Data provided –
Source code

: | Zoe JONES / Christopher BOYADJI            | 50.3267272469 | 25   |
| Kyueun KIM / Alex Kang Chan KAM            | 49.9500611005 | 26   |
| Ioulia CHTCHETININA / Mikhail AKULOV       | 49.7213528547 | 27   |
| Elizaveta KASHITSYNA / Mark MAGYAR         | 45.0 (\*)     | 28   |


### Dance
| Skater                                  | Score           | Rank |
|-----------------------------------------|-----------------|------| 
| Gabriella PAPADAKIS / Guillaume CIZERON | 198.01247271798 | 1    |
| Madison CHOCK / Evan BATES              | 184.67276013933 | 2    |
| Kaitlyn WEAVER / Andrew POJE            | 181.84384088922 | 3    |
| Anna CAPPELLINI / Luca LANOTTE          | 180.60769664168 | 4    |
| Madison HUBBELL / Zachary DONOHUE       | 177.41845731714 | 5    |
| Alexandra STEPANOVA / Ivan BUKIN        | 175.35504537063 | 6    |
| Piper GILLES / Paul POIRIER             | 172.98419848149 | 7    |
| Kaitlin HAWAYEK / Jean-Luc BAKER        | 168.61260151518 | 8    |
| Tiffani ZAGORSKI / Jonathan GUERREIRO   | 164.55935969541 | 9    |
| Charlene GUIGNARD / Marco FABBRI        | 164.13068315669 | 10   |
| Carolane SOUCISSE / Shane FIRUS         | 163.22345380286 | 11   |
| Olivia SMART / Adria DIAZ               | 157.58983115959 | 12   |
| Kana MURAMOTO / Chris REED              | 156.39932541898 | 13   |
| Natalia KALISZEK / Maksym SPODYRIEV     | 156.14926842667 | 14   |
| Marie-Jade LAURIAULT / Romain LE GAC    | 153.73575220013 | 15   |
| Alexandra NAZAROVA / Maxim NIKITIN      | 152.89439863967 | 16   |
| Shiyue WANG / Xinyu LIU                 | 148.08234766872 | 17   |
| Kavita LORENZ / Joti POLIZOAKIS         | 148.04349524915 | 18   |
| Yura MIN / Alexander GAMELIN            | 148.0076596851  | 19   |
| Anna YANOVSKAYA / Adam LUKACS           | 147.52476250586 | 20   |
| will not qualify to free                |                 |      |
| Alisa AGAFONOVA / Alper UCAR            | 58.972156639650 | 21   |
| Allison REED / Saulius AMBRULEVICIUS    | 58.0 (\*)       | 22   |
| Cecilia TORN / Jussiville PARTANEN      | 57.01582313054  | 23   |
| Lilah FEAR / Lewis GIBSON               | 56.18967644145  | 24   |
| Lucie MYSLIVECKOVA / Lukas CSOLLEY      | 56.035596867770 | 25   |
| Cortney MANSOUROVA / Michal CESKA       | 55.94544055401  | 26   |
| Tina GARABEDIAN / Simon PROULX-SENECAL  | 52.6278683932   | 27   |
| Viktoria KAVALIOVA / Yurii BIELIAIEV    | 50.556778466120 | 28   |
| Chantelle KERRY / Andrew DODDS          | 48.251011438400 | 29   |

Task statement –
Turn the lines from the one containing "Zoe JONES /" through the one containing "Elizaveta KASHITSYNA /" into a numbered list, skipping any blank lines.

Your solution –
1. : | Zoe JONES / Christopher BOYADJI            | 50.3267272469 | 25   |
2. | Kyueun KIM / Alex Kang Chan KAM            | 49.9500611005 | 26   |
3. | Ioulia CHTCHETININA / Mikhail AKULOV       | 49.7213528547 | 27   |
4. | Elizaveta KASHITSYNA / Mark MAGYAR         | 45.0 (\*)     | 28   |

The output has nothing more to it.